What Are Push Constants?

Push constants let you inject a small block of data (up to 128 bytes; usually two mat4) directly into the GPU command stream — no buffer, no descriptor, zero overhead.
Perfect for: model matrix per-object, material ID, time value, a few flags.

// In the pipeline layout, declare push constant range
VkPushConstantRange pushConstantRange{};
pushConstantRange.stageFlags = VK_SHADER_STAGE_VERTEX_BIT;
pushConstantRange.offset     = 0;
pushConstantRange.size       = sizeof(glm::mat4); // 64 bytes
 
pipelineLayoutInfo.pushConstantRangeCount = 1;
pipelineLayoutInfo.pPushConstantRanges    = &pushConstantRange;
 
// Per-draw: push the model matrix for this specific object
glm::mat4 modelMatrix = transform.getMatrix();
vkCmdPushConstants(commandBuffer, pipelineLayout,
                   VK_SHADER_STAGE_VERTEX_BIT, 0, sizeof(glm::mat4), &modelMatrix);
vkCmdDrawIndexed(commandBuffer, indexCount, 1, 0, 0, 0);

// In the vertex shader, receive push constants
layout(push_constant) uniform PushConstants {
    mat4 model;
} pc;
 
void main() {
    gl_Position = ubo.proj * ubo.view * pc.model * vec4(inPosition, 1.0);
}

20 — Compute Shaders

What Is a Compute Shader?

A Compute Shader runs on the GPU’s shader cores but has no connection to the rendering pipeline. There are no vertices, no triangles, no pixels. Just raw parallel computation organized into a grid of threads.
Uses: Particle simulation, physics, culling, post-processing (blur, bloom), neural networks.

•••••

• [WORK TASK 1]
Answer these from the text on push constants and compute shaders:
(a) What is the largest block of data that push constants can carry?
(b) Which shader stage flag is assigned to the push constant range?
(c) What uses does the text list for compute shaders?
• [WORK TASK 2]
Retype the stretch of the text on push constants and compute shaders from "20 — Compute" through "bloom), neural networks.".

• [DATASET EXCERPT]
•••••

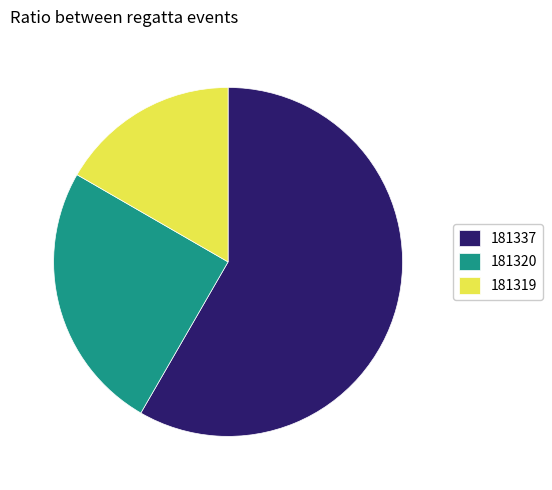

How many slices are in this pie chart?

3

•••••

• [RESPONSE 1]
(a) Up to 128 bytes.
(b) VK_SHADER_STAGE_VERTEX_BIT.
(c) Particle simulation, physics, culling, post-processing (blur, bloom), and neural networks.

• [RESPONSE 2]
20 — Compute Shaders

What Is a Compute Shader?

A Compute Shader runs on the GPU’s shader cores but has no connection to the rendering pipeline. There are no vertices, no triangles, no pixels. Just raw parallel computation organized into a grid of threads.
Uses: Particle simulation, physics, culling, post-processing (blur, bloom), neural networks.